____ Source extract
Chia said the video game industry would be going towards mobile games.

The Covid-19 pandemic has also “forced” many to turn to gaming. However, the pandemic is not the main reason for Mobile Legends to hit a billion downloads last year.

“These one billion downloads have always been part of the trends as we have been moving towards this road, even before the pandemic itself,” said Chia.

He added that this project is something that they’ve been looking for a very long time, and it is natural growth for them based on Moonton’s projection.

Online Entertainment Needs

“Back in 2020, our peak concurrent viewers during April 2020 were around 1.1 billion. We expect it to rise from 1.1 million to 2.8 million concurrent viewers. We saw a very busy month of content and we realised that based on our original ecosystem how many followers that we are holding on. There was a demand for a lot,” Chia said.
________
**Requirement 1**
Copy the Mobile Legends passage word for word from "The Covid-19 pandemic" to "on Moonton’s projection.".
**Requirement 2**
Write a continuation of the Mobile Legends passage, starting right after its final sentence.
____ Listed records
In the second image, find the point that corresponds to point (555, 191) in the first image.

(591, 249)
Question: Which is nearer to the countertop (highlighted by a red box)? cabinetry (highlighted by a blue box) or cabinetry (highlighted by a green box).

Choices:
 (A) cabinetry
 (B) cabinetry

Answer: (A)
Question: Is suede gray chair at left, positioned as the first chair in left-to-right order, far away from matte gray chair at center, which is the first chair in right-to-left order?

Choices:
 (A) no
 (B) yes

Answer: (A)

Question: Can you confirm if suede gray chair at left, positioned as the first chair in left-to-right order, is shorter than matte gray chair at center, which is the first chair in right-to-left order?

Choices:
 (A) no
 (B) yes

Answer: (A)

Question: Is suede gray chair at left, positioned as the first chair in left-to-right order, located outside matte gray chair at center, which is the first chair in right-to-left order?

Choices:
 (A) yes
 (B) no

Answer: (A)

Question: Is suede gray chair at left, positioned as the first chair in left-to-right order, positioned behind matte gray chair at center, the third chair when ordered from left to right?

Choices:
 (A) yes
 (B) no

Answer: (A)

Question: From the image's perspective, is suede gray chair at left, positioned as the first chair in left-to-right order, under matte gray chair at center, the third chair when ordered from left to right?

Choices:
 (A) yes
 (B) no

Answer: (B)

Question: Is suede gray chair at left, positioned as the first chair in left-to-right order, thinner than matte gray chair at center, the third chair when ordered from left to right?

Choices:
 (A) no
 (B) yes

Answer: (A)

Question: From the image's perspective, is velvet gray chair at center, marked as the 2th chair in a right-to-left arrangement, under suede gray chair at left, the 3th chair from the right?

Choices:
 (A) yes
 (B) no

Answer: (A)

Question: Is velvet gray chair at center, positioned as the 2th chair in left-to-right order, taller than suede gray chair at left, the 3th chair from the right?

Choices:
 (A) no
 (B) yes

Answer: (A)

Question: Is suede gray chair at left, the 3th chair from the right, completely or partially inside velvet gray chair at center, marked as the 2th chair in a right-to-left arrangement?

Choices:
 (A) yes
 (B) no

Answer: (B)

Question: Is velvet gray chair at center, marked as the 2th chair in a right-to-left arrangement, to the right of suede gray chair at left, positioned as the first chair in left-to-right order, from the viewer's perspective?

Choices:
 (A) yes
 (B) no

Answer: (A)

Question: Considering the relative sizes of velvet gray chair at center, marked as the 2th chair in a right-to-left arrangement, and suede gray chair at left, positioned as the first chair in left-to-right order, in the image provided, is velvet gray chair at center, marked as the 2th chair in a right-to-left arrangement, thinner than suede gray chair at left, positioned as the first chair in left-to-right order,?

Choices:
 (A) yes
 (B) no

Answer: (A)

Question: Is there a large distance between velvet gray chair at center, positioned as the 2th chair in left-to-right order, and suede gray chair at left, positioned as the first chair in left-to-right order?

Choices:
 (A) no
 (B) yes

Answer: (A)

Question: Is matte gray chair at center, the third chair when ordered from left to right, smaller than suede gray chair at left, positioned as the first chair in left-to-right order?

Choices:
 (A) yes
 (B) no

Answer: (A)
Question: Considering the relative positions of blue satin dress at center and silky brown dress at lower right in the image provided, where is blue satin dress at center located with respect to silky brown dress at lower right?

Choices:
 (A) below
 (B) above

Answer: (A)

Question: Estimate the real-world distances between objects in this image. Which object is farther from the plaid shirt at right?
________
**Written answer 1**
The Covid-19 pandemic has also “forced” many to turn to gaming. However, the pandemic is not the main reason for Mobile Legends to hit a billion downloads last year.

“These one billion downloads have always been part of the trends as we have been moving towards this road, even before the pandemic itself,” said Chia.

He added that this project is something that they’ve been looking for a very long time, and it is natural growth for them based on Moonton’s projection.

**Written answer 2**
The success has also prompted Moonton to create more online tournaments as there is demand across the regions.

However, due to the pandemic, they would need to adapt to the situation.

“We couldn’t get the energy of the crowd. We cannot get the offline integration for sponsors.

“We have to change a lot of things, like how we do a direct engagement and two-way interaction during the livestream itself,” he added.

For example, Moonton engages with fans through the livestream section where the best comments would be selected by their supporting teams. The fans’ comments would be showcased during the livestream and the team would pick the best comment.

“Due to the organisation and the nature of eSports, almost everything is online, hence it forces us to be much more creative. We can look at gaming, our traditional sports betting on. We are the one that is required to create that new trend of how we manage and how we create online broadcast production,” Chia said.

SE Asia’s 1st Offline eSports Event

Recently, Moonton held the M2 Championship in Shangri-La Hotel Singapore from Jan 18 to 24. It was also considered South-East Asia’s first global offline eSports event in 2021.

Singapore’s Cybersports and Online Gaming Association also collaborated with the event.

A total of 12 teams from nine countries competed with each other to bring home a cash prize of US$140,000 with a prize pool of US$300,000.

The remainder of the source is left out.